Il lavoro di costruire un mondo migliore avviene su entrambi i livelli allo stesso tempo:

Dentro di noi, mentre disimpariamo, guariamo e diventiamo più onesti sul potere che abbiamo e sul danno a cui abbiamo partecipato.
Tra di noi, mentre pratichiamo il presentarci in modo più costante e coraggioso gli uni per gli altri.
Intorno a noi, mentre spingiamo istituzioni e sistemi ad allinearsi ai valori che diciamo di avere.

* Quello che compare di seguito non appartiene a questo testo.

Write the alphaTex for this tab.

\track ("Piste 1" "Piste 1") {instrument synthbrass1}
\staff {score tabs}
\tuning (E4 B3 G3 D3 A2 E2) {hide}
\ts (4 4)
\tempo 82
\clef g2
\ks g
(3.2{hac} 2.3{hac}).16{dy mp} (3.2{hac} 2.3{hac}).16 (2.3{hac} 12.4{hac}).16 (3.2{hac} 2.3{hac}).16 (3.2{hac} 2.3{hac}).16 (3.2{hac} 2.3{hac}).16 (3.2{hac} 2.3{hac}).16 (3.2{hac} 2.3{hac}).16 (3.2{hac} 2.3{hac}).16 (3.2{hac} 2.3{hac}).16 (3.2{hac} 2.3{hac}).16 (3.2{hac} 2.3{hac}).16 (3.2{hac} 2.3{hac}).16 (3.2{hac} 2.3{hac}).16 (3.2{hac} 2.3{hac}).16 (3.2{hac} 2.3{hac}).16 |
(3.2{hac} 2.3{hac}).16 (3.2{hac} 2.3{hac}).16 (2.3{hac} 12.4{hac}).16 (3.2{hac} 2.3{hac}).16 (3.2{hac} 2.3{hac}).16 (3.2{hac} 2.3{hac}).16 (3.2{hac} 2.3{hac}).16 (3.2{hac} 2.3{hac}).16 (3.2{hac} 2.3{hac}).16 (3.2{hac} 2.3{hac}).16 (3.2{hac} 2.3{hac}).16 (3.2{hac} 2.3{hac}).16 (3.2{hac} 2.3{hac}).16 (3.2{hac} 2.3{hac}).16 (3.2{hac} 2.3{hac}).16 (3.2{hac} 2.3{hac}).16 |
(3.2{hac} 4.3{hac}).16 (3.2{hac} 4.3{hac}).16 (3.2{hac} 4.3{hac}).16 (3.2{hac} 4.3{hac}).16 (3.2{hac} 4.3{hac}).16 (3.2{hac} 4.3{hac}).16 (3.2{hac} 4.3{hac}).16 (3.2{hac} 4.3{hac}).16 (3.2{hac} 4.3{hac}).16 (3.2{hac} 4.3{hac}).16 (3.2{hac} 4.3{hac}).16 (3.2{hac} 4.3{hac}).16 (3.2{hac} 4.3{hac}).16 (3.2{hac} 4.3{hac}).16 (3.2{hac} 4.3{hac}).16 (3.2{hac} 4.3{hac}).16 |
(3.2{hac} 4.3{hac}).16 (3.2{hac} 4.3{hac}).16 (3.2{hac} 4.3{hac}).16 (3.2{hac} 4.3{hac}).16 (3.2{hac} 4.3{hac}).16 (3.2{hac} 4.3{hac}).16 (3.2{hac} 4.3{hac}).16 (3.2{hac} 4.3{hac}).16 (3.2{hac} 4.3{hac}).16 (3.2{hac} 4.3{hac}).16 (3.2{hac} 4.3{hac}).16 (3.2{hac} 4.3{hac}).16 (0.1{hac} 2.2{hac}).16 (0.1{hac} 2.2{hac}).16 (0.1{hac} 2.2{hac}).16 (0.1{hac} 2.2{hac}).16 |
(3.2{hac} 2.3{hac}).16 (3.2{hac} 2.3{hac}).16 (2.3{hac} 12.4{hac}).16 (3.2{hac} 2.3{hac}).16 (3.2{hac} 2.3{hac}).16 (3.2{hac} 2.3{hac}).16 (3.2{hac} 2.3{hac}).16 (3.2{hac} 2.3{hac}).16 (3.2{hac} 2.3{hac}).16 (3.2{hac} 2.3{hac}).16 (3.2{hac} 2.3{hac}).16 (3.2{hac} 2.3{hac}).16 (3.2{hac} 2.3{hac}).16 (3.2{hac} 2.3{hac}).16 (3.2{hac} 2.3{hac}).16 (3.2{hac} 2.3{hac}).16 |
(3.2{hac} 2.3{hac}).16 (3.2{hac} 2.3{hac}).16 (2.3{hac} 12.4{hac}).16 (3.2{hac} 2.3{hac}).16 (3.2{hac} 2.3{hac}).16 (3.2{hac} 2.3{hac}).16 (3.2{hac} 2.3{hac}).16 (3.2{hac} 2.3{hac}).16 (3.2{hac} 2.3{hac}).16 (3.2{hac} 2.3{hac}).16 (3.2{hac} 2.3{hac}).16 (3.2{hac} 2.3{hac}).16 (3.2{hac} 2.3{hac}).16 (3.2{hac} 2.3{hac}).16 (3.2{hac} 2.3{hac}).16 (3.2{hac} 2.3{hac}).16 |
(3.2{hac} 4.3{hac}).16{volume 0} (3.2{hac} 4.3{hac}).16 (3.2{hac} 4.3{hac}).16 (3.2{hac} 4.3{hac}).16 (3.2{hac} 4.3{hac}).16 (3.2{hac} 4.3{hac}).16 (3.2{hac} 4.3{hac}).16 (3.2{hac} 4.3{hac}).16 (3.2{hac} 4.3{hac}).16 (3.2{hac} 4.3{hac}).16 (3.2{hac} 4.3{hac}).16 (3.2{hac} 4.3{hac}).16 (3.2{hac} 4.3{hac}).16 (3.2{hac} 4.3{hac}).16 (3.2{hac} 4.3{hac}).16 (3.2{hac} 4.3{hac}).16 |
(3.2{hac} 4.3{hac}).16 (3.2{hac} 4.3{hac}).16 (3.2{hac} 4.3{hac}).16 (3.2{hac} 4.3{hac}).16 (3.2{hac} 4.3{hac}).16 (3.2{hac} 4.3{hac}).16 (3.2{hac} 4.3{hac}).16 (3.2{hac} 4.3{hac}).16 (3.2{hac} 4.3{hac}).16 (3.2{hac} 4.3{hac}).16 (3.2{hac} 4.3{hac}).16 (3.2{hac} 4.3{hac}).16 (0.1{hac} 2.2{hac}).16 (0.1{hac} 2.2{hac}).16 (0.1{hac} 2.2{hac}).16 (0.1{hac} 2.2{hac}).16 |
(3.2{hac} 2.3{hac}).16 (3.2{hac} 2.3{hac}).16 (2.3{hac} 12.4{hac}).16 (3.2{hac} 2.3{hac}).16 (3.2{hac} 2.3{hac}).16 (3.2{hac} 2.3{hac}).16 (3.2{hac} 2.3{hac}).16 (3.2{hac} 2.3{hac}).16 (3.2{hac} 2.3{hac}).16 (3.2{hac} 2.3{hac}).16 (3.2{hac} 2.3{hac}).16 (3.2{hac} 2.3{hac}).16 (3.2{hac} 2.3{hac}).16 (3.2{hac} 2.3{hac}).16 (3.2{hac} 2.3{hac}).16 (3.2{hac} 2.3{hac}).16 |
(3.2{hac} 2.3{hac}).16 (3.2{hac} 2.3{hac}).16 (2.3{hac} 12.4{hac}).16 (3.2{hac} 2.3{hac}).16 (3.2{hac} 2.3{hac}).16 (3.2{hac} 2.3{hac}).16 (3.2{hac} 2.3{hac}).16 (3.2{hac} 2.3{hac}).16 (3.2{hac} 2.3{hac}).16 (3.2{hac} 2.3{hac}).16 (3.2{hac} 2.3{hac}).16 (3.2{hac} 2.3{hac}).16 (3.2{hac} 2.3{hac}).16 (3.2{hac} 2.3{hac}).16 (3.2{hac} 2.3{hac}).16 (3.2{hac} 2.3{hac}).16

Non devi avere tutto chiaro per iniziare. In realtà, non puoi. La pratica dell’alleanza e della solidarietà è per sua natura incompiuta. È un impegno a continuare a chiedersi:

– Chi viene escluso o danneggiato qui?
– Qual è la mia relazione con quel danno?
– Cosa posso fare—da solə e con altri—per ridurlo?

Se c’è una cosa che ho imparato, è questa: essere “uno dei buoni” è una storia che ci tiene bloccati. Essere uno di quelli che crescono—è lì che abita la possibilità.

Non abbiamo bisogno di alleati perfetti. Abbiamo bisogno di più persone imperfette disposte ad ascoltare, a cambiare e ad agire—anche quando nessuno le guarda, anche quando costa qualcosa, anche quando hanno paura di sbagliare.

La domanda non è “Sono un buon alleato?”

La domanda è: Come mi presenterò oggi—e accanto a chi sceglierò di stare mentre lo faccio?